Feedback is an indespensible part of any system especially so in healthcare. But such feedback is almost nonexistant in societies such as India. A medical intern has no way of getting his experiences and ideas reach the head of the department. A nurse has no way of conveying her concerns to the hospital management.
While I working as a resident at a hospital in India, an intern narrated an interesting experience from his rotation in the Gynaecology Ward. He was posted in the Family Planning Division which provides contaceptive counselling and care, and one of the services it provides is insertion of Intra Uterine Contaceptive Devices (IUD’s). These are small – usually copper containing devices which are inserted into the uterus and prevent pregnancy from occuring. This method of contraception is promoted by the government and they offer a small financial incentive to eligible women who come in for this method of contraception.

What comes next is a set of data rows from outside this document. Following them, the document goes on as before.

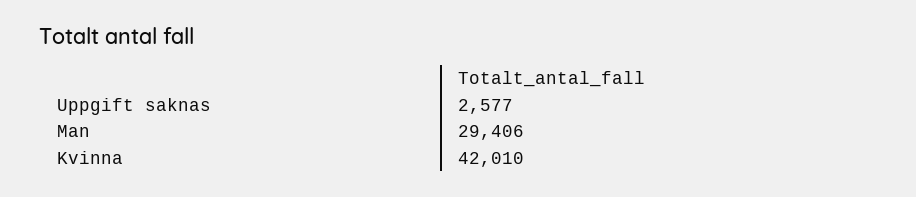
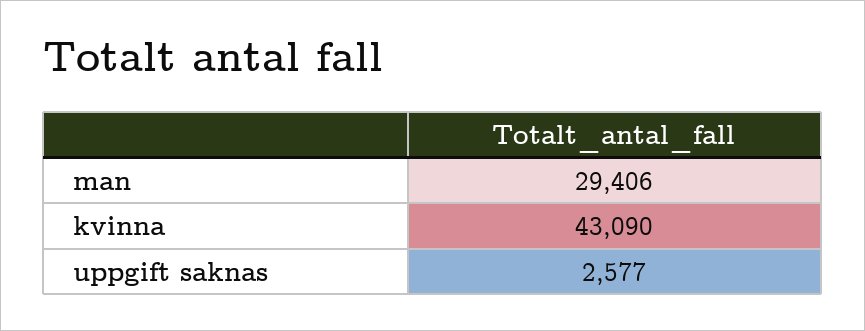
  {
    "Uppgift saknas": 2577,
    "Man": 29406,
-   "Kvinna": 42010
+   "Kvinna": 43090
  }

Sometimes during a womans menstural cycle this small copper peice can get dislodged from the uterus and can be expelled through the vagina alongwith the menstrual flow, women are advised to keep track of this and to come in for a new insertion in case they feel it has been expelled. Now this intern noticed that some women kept coming repeatedly saying that the device had come out. It turned out that they come and have it insterted at one clinic then have it removed at another saying that they are either having discomfort because of it or that they desire to get pregnant. And then they return to have it insterted again, cause they keep getting the monetary incentive every time they get it done.
This not only leads to waste of resources but also medical manpower. India does not have an information/registry system in place to keep track of patients so there is no way of determining whether a certain person has received the monetary incentive or not.
What this scenario demonstrates is the need for a common platform where everyone in healthcare – from medical students to nurses to lab workers and professors can present their experiences and raise issues of concern and discuss possible solutions. Even patients should have a forum where they can discuss their concerns in a collaborative and communicative manner with the healthcare body.
The functioning of any system – even the human body, or for that matter any living organism is dependent on a multitude of positive and negative feedback mechanisms. Even the earth and climate depend on feedback. Financial and political systems depend on cycles of feedback. Healthcare cannot even be called a system if feedback mechanisms do not exist.